▶ _Text excerpt_:
+ + + +
On the other hand, the Opposition support base increased by 18 per cent. The net gap between NDA and INDIA was 11 per cent in favour of the latter. Non-NDA and non-INDIA parties lost 12 per cent support among the SCs voters in 2024, while the INDIA bloc received 46 per cent of the Scheduled Caste votes.

The BJP lost 19 SC seats where it had incumbent MPs across Uttar Pradesh, Rajasthan, Maharashtra, Haryana, Karnataka, Bihar, Punjab and West Bengal. The party lost 10 of its ST seats across Maharashtra, Jharkhand, Karnataka, Rajasthan and West Bengal.

In Jharkhand’s Khunti, the Congress’s Kali Charan Munda defeated Union Tribal Affairs Minister Arjun Munda by a margin of nearly 1.5 lakh votes. In Rajasthan’s Banswara, the BJP lost to the Bharat Adivasi Party (BAP) by a margin of nearly 2.5 lakh votes while in Karnataka’s Chamrajanagar its margin of loss to the Congress was over 1.88 lakh votes.
+ + + +
▶ _Input data_:
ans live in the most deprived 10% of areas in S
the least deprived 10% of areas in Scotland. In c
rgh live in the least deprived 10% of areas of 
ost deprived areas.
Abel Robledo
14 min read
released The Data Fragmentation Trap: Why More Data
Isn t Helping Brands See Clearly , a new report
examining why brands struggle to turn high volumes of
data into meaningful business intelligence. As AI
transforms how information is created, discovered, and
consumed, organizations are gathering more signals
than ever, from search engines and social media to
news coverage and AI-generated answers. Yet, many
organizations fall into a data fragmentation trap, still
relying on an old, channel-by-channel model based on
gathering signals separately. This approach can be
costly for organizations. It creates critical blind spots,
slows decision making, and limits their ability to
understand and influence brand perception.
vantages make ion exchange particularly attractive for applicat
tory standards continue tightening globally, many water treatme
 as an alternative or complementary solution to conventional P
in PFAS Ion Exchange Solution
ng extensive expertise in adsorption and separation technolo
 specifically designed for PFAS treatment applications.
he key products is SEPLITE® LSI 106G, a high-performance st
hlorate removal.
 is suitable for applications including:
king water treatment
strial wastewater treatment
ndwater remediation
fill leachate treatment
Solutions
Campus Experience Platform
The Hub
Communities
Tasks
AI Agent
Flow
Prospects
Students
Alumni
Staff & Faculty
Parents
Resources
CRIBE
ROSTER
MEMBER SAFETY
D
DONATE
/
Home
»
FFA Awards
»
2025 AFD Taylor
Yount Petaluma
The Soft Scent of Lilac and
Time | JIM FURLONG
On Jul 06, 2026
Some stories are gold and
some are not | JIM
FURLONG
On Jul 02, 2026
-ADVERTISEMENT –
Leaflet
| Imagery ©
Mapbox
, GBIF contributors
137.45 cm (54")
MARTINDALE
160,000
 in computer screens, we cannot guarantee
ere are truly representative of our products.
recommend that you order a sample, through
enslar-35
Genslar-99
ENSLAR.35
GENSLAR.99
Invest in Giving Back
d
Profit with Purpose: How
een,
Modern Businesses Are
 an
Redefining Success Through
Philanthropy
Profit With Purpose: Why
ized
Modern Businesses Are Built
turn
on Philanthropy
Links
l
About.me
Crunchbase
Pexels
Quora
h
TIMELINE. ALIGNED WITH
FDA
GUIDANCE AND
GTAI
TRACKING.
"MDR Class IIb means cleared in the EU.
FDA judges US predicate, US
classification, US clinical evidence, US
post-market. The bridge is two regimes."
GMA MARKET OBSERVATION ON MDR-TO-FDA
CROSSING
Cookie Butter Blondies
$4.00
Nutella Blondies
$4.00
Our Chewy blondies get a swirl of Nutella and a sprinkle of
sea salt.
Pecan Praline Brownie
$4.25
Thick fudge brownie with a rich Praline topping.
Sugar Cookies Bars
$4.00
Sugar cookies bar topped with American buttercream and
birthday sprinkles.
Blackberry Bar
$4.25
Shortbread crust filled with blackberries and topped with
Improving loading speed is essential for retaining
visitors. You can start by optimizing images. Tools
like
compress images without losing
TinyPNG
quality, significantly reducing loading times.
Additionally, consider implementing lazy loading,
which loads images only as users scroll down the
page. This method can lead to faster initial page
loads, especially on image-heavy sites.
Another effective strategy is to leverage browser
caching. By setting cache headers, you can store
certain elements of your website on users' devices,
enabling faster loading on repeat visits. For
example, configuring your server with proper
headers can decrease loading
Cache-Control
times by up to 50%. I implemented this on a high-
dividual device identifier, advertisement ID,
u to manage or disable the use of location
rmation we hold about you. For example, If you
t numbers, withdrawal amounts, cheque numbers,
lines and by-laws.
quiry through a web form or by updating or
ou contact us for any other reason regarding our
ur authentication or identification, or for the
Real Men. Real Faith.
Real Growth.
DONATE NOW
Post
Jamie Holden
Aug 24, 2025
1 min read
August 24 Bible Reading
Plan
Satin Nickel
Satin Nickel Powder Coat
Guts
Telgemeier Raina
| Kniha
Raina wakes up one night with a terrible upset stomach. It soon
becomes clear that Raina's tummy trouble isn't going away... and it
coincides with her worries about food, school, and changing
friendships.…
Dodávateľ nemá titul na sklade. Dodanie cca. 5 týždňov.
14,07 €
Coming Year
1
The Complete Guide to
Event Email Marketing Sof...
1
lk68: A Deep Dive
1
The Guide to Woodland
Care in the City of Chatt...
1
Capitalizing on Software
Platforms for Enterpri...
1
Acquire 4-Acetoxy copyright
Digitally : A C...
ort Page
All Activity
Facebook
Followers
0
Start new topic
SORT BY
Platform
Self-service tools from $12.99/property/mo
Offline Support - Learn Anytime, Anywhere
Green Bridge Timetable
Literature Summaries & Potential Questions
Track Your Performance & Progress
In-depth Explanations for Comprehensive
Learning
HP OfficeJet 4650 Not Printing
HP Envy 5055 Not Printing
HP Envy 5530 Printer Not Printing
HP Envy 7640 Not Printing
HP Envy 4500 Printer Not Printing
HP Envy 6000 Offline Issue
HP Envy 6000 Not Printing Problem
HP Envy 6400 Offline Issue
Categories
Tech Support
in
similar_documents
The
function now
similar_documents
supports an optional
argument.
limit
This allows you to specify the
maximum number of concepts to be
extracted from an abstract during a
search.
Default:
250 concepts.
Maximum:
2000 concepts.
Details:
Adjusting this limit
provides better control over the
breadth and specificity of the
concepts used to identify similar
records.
+ + + +
▶ _Tasks to perform_:
[A] Reproduce the records from their first line through the line containing "released The Data", with both ends included.
[B] Pick up the text on the 2024 election results in Scheduled Caste and Scheduled Tribe seats and keep writing from its last sentence.

▶ _Results in order_:
[A]
ans live in the most deprived 10% of areas in S
the least deprived 10% of areas in Scotland. In c
rgh live in the least deprived 10% of areas of 
ost deprived areas.
Abel Robledo
14 min read
released The Data Fragmentation Trap: Why More Data

[B]
The BSP also lost Nagina, the only SC seat it held in Uttar Pradesh, to the Azad Samaj Party’s Chandrashekhar Azad, by a margin of over 1.5 lakh votes. Incidentally, Nagina is part of Bijnore district. Bijnore was the first Lok Sabha seat to be won by the BSP in UP. In 1990, Mayawati had won this seat defeating two Dalit stalwarts— Meira Kumar (Jagjivan Ram’s daughter) and Ram Vilas Paswan.

The BJP dreads the prospect of getting wiped out in the assembly elections in Maharashtra, Jharkhand and Haryana later this year—if the Dalit vote bank returns substantially to the Congress. The churn among Dalit voters is definitely a trend to be keenly watched.